SB 326 centralizes modeling and sets a common metric — risk‑to‑spend efficiency — to prioritize interventions. That approach increases transparency and comparability, but it also imports the familiar risks of model dependence: the outputs will be sensitive to assumptions about ignition probability, suppression capacity, asset valuation, co‑benefits, and discounting.
Regions that see lower modeled returns (for example, where human exposure is low but ecological values are high) could lose out on discretionary funding even if local stakeholders view treatments as vital for other reasons. The bill tries to mitigate that by requiring public posting of analytic bases and by allowing other factors in project selection, but tension remains between model‑driven prioritization and locally determined needs.

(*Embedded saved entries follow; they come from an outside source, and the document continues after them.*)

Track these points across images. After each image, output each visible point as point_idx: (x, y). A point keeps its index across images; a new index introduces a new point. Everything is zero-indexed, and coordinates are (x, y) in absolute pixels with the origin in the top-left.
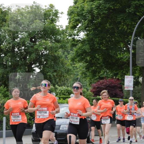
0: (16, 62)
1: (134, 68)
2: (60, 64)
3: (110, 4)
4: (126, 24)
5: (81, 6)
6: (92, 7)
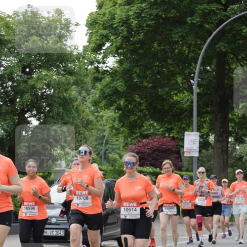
1: (201, 118)
3: (159, 10)
4: (186, 43)
5: (109, 12)
6: (129, 14)
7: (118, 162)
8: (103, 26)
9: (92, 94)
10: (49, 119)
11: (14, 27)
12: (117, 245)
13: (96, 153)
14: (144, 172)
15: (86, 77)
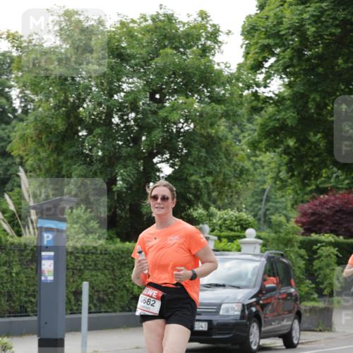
0: (115, 149)
2: (222, 156)
3: (346, 12)
5: (275, 14)
6: (303, 17)
7: (285, 227)
8: (265, 34)
9: (247, 130)
10: (187, 165)
11: (140, 36)
12: (282, 344)
13: (253, 213)
14: (321, 242)
15: (240, 106)
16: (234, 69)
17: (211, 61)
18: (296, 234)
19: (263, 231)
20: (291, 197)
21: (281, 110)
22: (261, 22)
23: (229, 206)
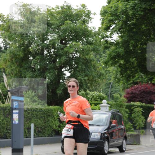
0: (45, 65)
2: (92, 68)
3: (146, 5)
5: (115, 6)
6: (127, 7)
7: (119, 99)
8: (110, 15)
9: (103, 57)
10: (77, 72)
11: (56, 15)
12: (118, 150)
13: (105, 93)
14: (135, 106)
15: (100, 46)
16: (97, 30)
17: (87, 26)
18: (124, 102)
19: (110, 101)
20: (122, 86)
21: (118, 48)
22: (109, 9)
23: (95, 90)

Another implementation tension lies in the funding‑enforcement linkage. The bill conditions improved inspection and enforcement activity on legislative appropriations and requires local ordinance adoption to receive inspector grants.

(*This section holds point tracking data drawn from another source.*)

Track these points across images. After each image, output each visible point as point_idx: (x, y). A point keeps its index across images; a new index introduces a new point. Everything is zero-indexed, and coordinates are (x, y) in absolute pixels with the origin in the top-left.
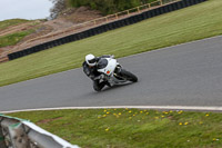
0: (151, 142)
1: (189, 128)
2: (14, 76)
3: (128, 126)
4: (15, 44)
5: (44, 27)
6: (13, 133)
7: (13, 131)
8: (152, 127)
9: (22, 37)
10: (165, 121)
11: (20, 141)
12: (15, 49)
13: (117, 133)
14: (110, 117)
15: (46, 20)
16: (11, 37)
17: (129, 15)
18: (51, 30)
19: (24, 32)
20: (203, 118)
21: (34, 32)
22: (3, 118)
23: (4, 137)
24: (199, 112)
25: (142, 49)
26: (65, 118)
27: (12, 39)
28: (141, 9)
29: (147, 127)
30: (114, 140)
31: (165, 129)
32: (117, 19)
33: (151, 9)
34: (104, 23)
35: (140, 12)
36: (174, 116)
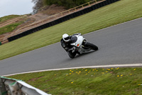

That reduces the risk that unfunded mandates will be imposed, but it also creates a timing mismatch: the ember‑resistant zone requirements exist in statute, enforcement practices cannot change without funding, and local governments may be pressed to adopt ordinances whose enforcement they cannot sustain without continued appropriations. Finally, the mandatory use of private consultants for core modeling work centralizes technical capability but raises questions about procurement standards, reproducibility of results, and reliance on proprietary models—issues that will matter for judicial review, interagency trust, and public confidence.